Program aplikasi lainnya adalah aplikasi Bank Sampah, e-Posyandu, dan Dasawisma. Rangkaian aplikasi yang sudah dipersiapkan oleh Kementerian Kominfo ini, nantinya akan memberikan para operator desa terkait akan pelatihan-pelatihan seputar pemanfaatan aplikasi tersebut dan TIK, yang akhirnya dapat diimplementasikan penggunaanya dan dapat dibagikan kepada masyarakat daerah tersebut.

Didukung pula oleh program Desa Wisata, desa yang sudah terdigitalisasi dengan menarik untuk objek wisatanya juga akan mendapatkan pelatihan lainnya. Melalui Kantor Staf Presiden (KSP), pelatihan-pelatihan bahasa kepada masyarakat desa dapat berguna untuk membantu masyarakat dalam berkomunikasi dengan wisatawan asing, terutama saat menjelaskan potensi-potensi pariwisata ataupun kuliner.

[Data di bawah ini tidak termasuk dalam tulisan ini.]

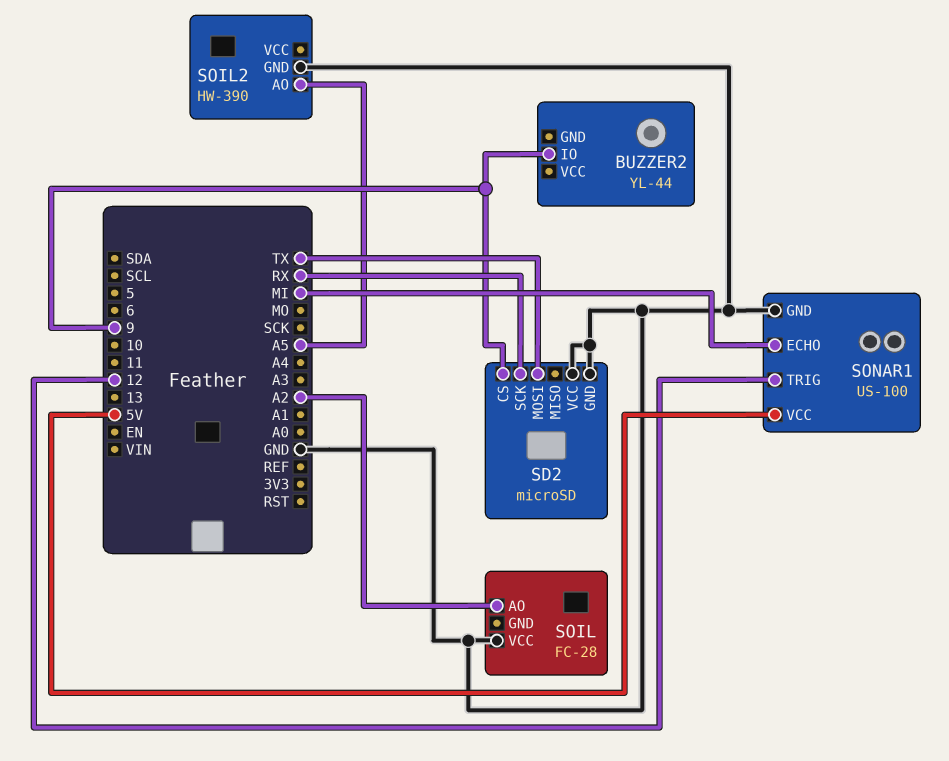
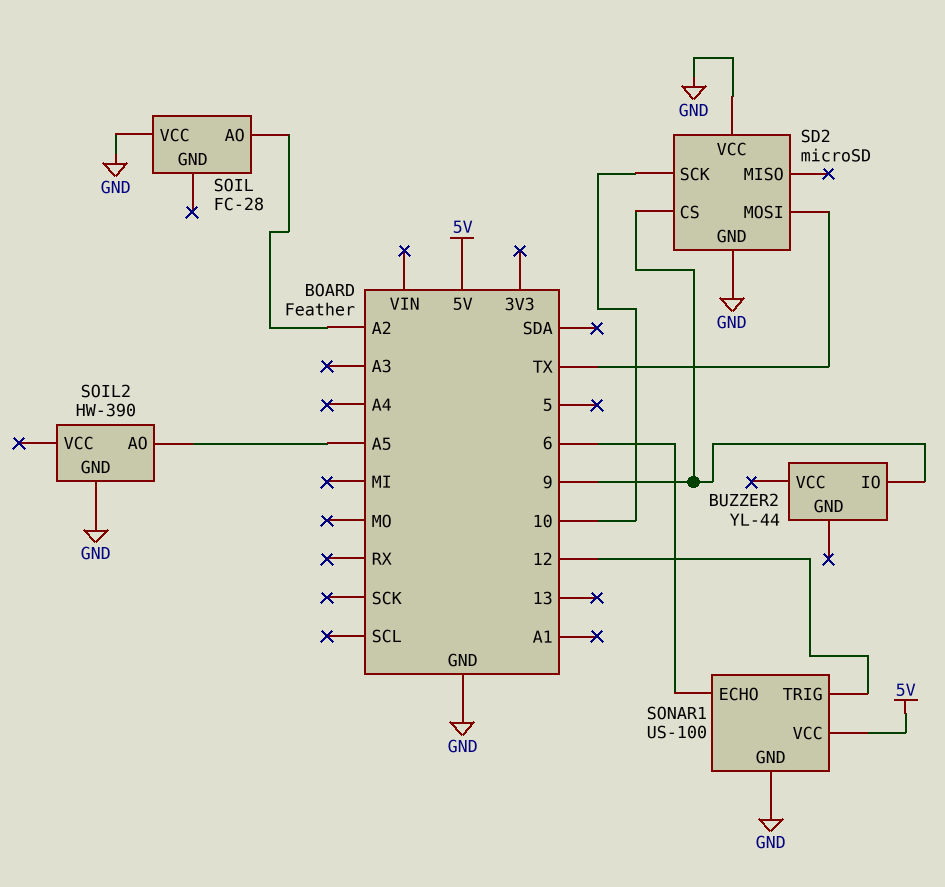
SD2 pin SCK: RX -> 10
SONAR1 pin ECHO: MI -> 6

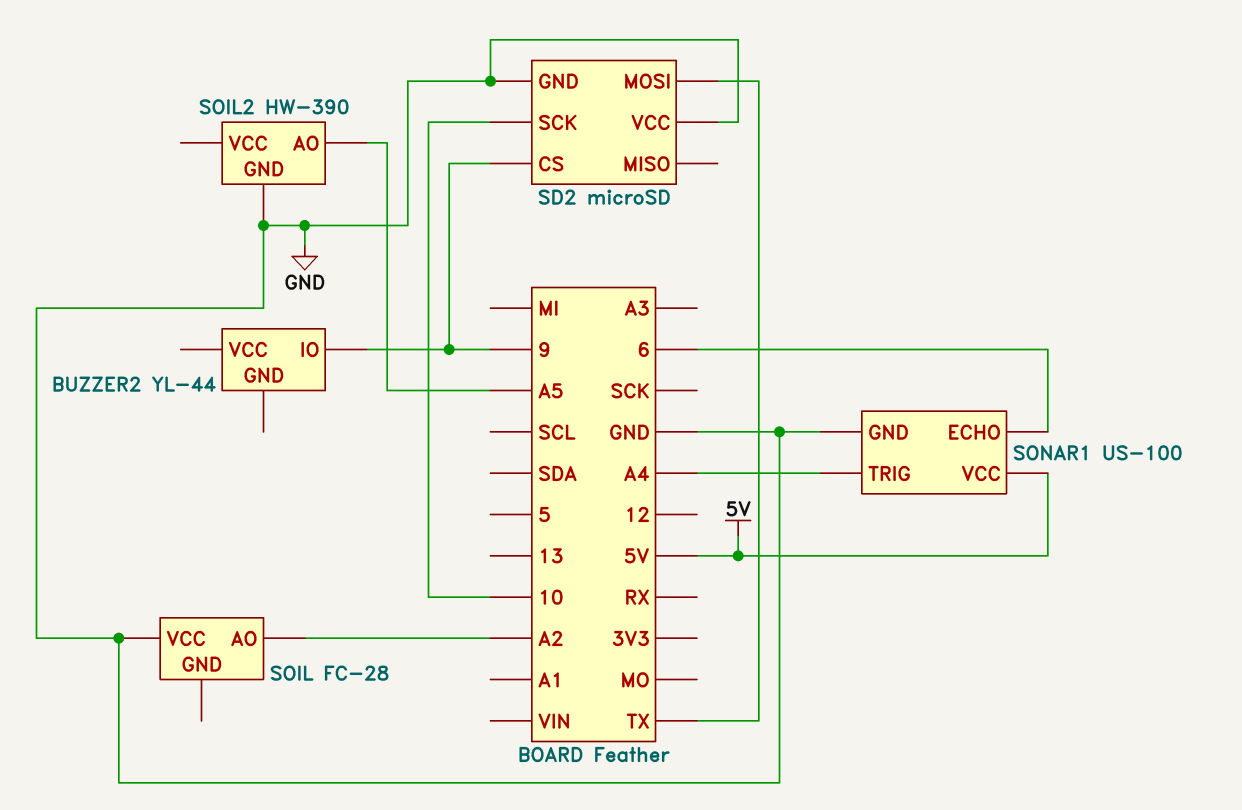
SONAR1 pin TRIG: 12 -> A4

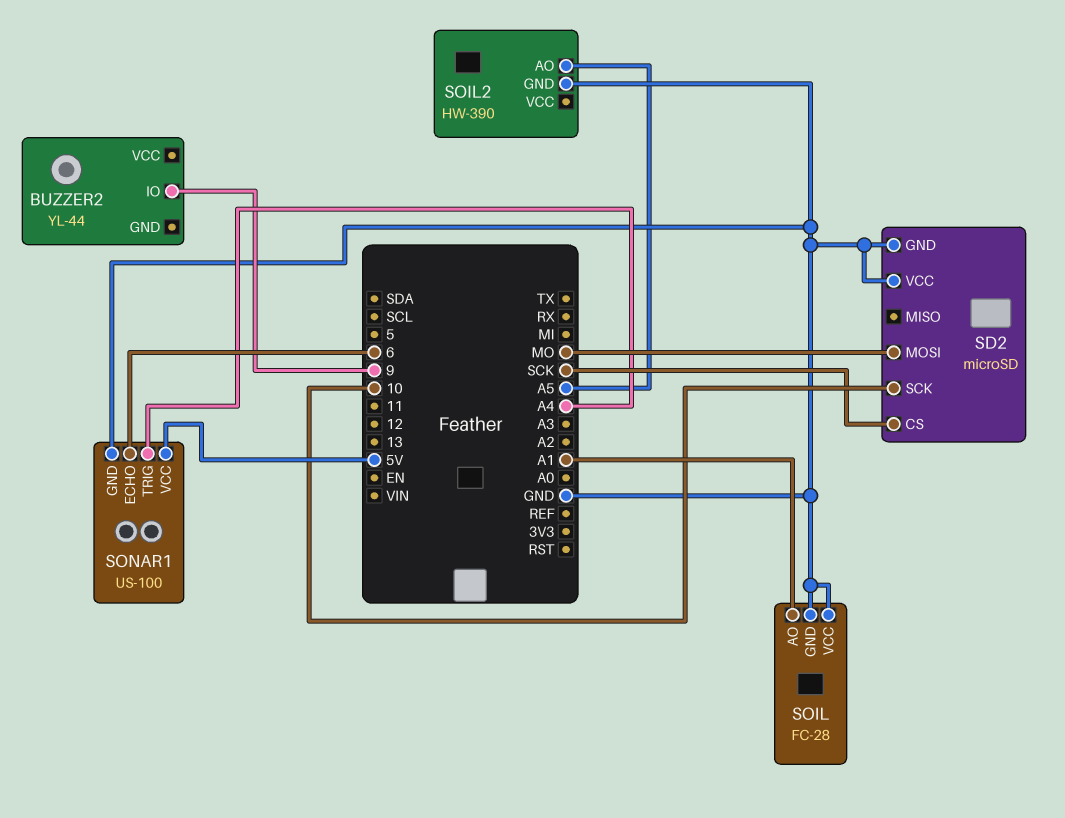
SD2 pin CS: 9 -> SCK
SD2 pin MOSI: TX -> MO
SOIL pin AO: A2 -> A1
SOIL pin GND: none -> GND

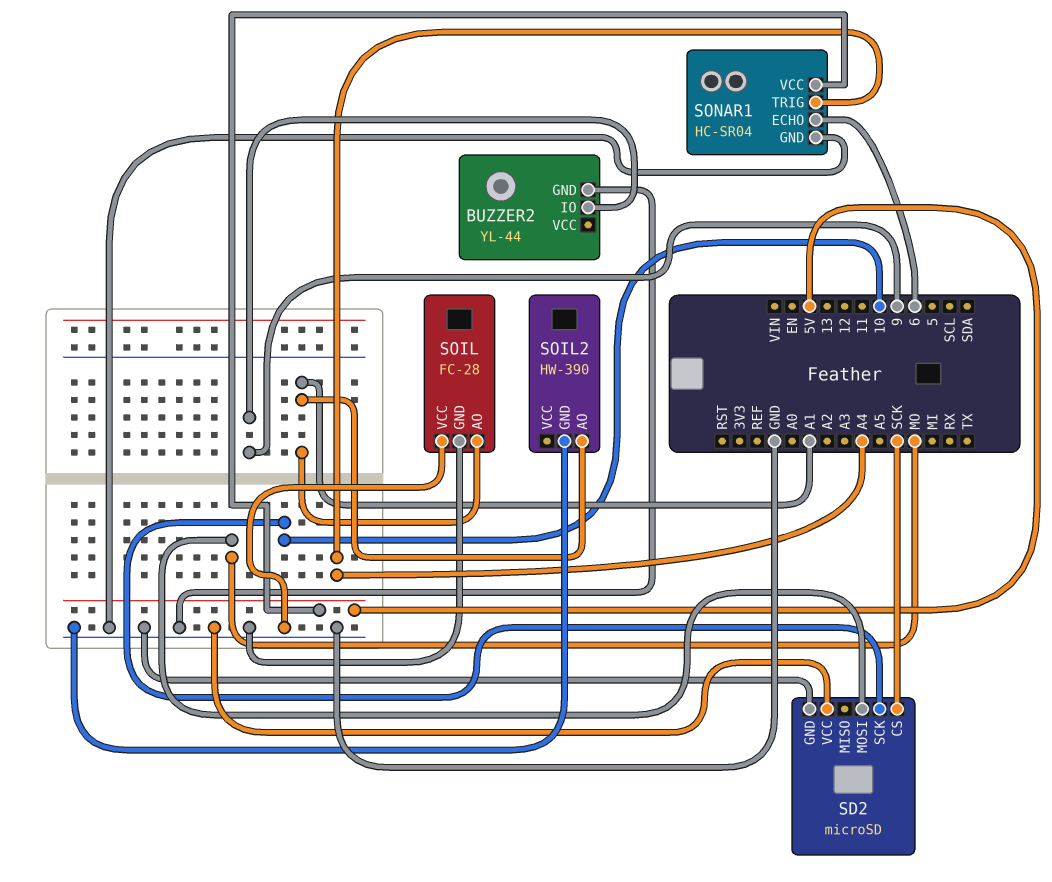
BUZZER2 pin GND: none -> GND
SOIL2 pin AO: A5 -> A1
SONAR1: US-100 -> HC-SR04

“Dengan adanya program ini, Desa Gigital diharapkan dapat membantu mewujudkan smart city. Dalam hal ini, dimulai dari skala desa, yang kemudian dapat perkembang terus dan dapat saling sharing dan membantu dalam mewujudkan pemerintahan desa dengan pelayanan terbaik dan terpadu terhadap masyarakat, dan juga tata kelola pemerintah yang lebih informatif, dan transparan”, tutup Dwi.